• **SOURCE DATA**

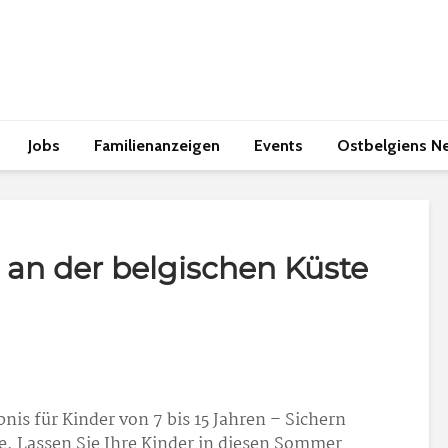
Jobs
Familienanzeigen
Events
Ostbelgiens N
 an der belgischen Küste
is für Kinder von 7 bis 15 Jahren – Sichern
tze. Lassen Sie Ihre Kinder in diesen Sommer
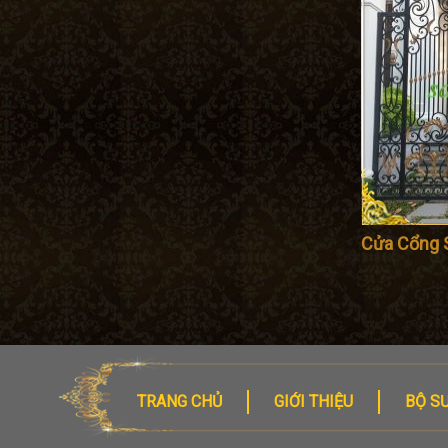
Cửa Cổng 
TRANG CHỦ
GIỚI THIỆU
BỘ S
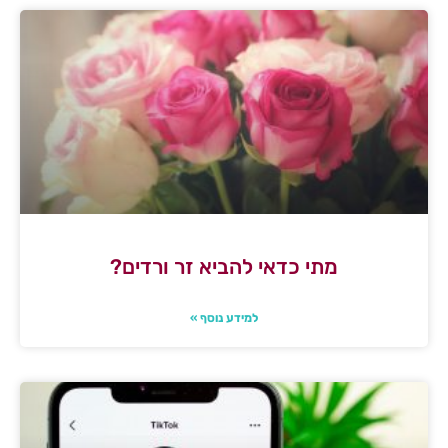
מתי כדאי להביא זר ורדים?
למידע נוסף »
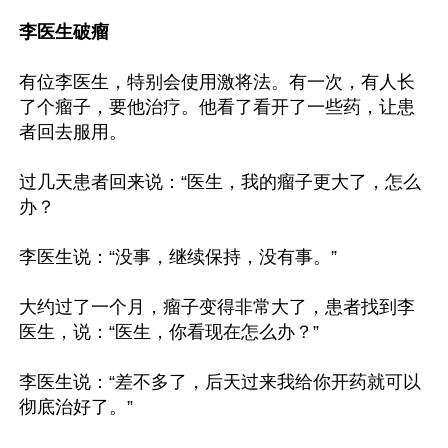
李医生破瘤
有位李医生，特别会使用激将法。有一次，有人长
了个瘤子，要他治疗。他看了看开了一些药，让患
者回去服用。

过几天患者回来说：“医生，我的瘤子更大了，怎么
办？

李医生说：“没事，继续保持，没有事。”

大约过了一个月，瘤子变得非常大了，患者找到李
医生，说：“医生，你看现在怎么办？”

李医生说：“差不多了，后天过来我给你开药就可以
彻底治好了。”
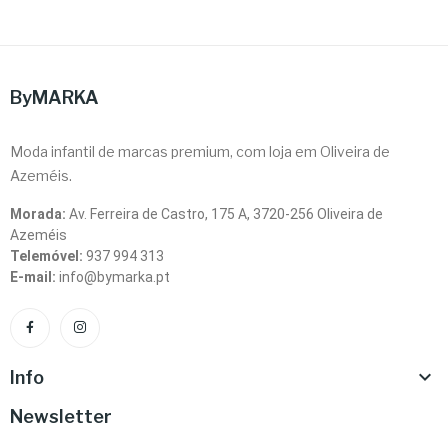
ByMARKA
Moda infantil de marcas premium, com loja em Oliveira de
Azeméis.
Morada:
Av. Ferreira de Castro, 175 A, 3720-256 Oliveira de
Azeméis
Telemóvel:
937 994 313
E-mail:
info@bymarka.pt

Info
Newsletter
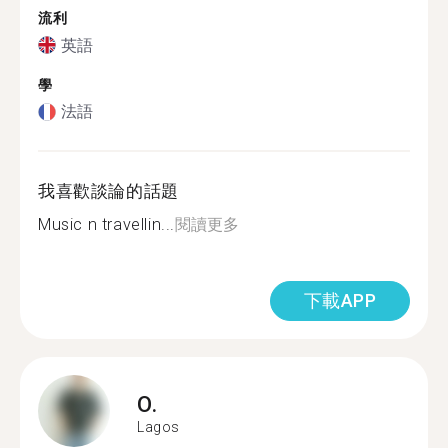
流利
英語
學
法語
我喜歡談論的話題
Music n travellin...
閱讀更多
下載APP
O.
Lagos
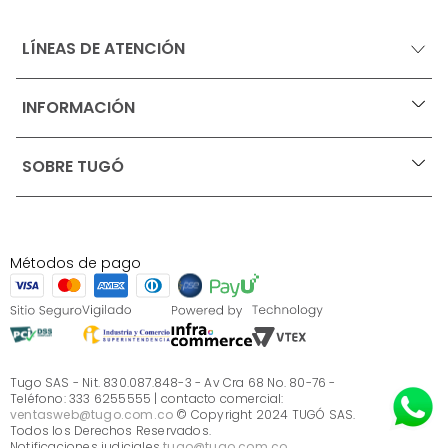
LÍNEAS DE ATENCIÓN
INFORMACIÓN
+
Ofertas vigentes
SOBRE TUGÓ
+
Protección al consumidor (SIC)
Términos, condiciones y restricciones para productos 
en Marketplace.
Blog
Pago con Addi, términos y condiciones.
Test de estilos
Política de tratamiento de datos personales de Tugó 
¿Quieres vender en Tugó?
S.A.S
Métodos de pago
Términos, condiciones y restricciones Tugó S.A.S
Instructivo cuidado de muebles
Sé parte de Tugó
¿Quiénes somos?
Servicio al cliente
Preguntas frecuentes
Tugo SAS - Nit. 830.087.848-3 - Av Cra 68 No. 80-76 -
Teléfono: 333 6255555 | contacto comercial:
ventasweb@tugo.com.co
© Copyright 2024 TUGÓ SAS.
Todos los Derechos Reservados.
Notificaciones judiciales
tugo@tugo.com.co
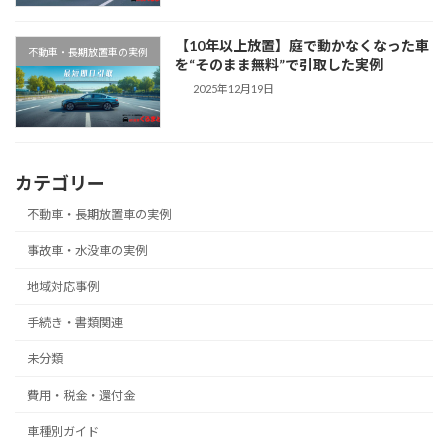
【10年以上放置】庭で動かなくなった車
不動車・長期放置車の実例
を“そのまま無料”で引取した実例
2025年12月19日
カテゴリー
不動車・長期放置車の実例
事故車・水没車の実例
地域対応事例
手続き・書類関連
未分類
費用・税金・還付金
車種別ガイド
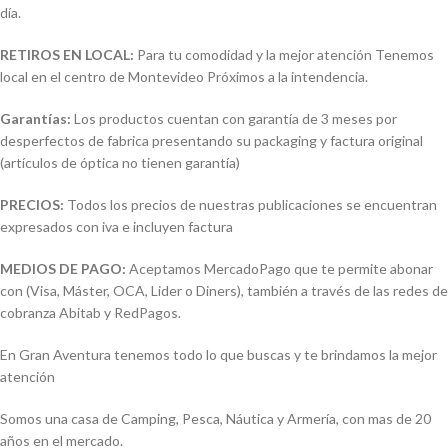
día.
RETIROS EN LOCAL:
Para tu comodidad y la mejor atención Tenemos
local en el centro de Montevideo Próximos a la intendencia.
Garantías:
Los productos cuentan con garantía de 3 meses por
desperfectos de fabrica presentando su packaging y factura original
(artículos de óptica no tienen garantía)
PRECIOS:
Todos los precios de nuestras publicaciones se encuentran
expresados con iva e incluyen factura
MEDIOS DE PAGO:
Aceptamos MercadoPago que te permite abonar
con (Visa, Máster, OCA, Lider o Diners), también a través de las redes de
cobranza Abitab y RedPagos.
En Gran Aventura tenemos todo lo que buscas y te brindamos la mejor
atención
Somos una casa de Camping, Pesca, Náutica y Armería, con mas de 20
años en el mercado.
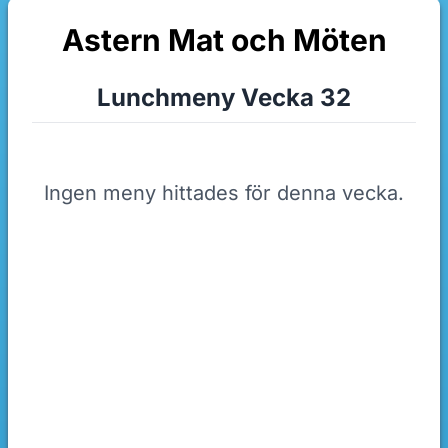
Astern Mat och Möten
Lunchmeny Vecka 32
Ingen meny hittades för denna vecka.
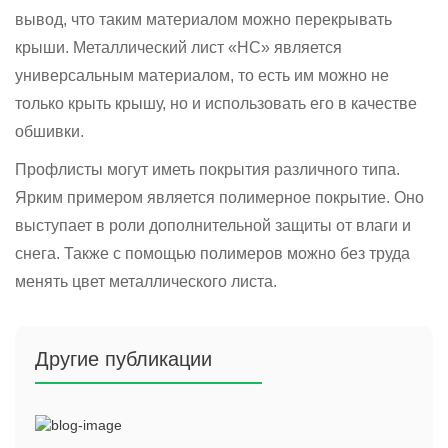
вывод, что таким материалом можно перекрывать
крыши. Металлический лист «НС» является
универсальным материалом, то есть им можно не
только крыть крышу, но и использовать его в качестве
обшивки.
Профлисты могут иметь покрытия различного типа.
Ярким примером является полимерное покрытие. Оно
выступает в роли дополнительной защиты от влаги и
снега. Также с помощью полимеров можно без труда
менять цвет металлического листа.
Другие публикации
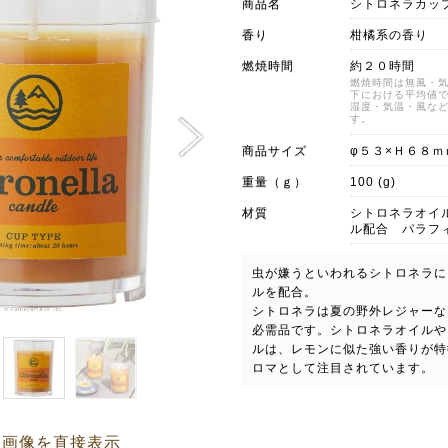
商品名
シトロネラカッ
香り
柑橘系の香り
燃焼時間
約２０時間
燃焼時間は無風・
下における平均値
湿度・気温・風な
す。
商品サイズ
φ５３×Ｈ６８ｍ
重量（ｇ）
100 (g)
材質
シトロネラオイ
ル配合 パラフ
虫が嫌うといわれるシトロネラに
ルを配合。
シトロネラは夏の野外レジャーな
必需品です。シトロネラオイルや
ルは、レモンに似た強い香りが特
ロマとして注目されています。
品画像を直接表示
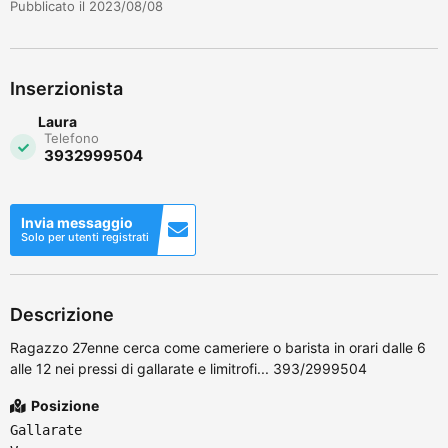
Pubblicato il 2023/08/08
Inserzionista
Laura
Telefono
3932999504
Invia messaggio
Solo per utenti registrati
Descrizione
Ragazzo 27enne cerca come cameriere o barista in orari dalle 6
alle 12 nei pressi di gallarate e limitrofi... 393/2999504
Posizione
Gallarate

• **REQUIRED ACTION**
In the entries, find every line holding "factura" and copy it.

• **RESPONSE AREA**
desperfectos de fabrica presentando su packaging y factura original
expresados con iva e incluyen factura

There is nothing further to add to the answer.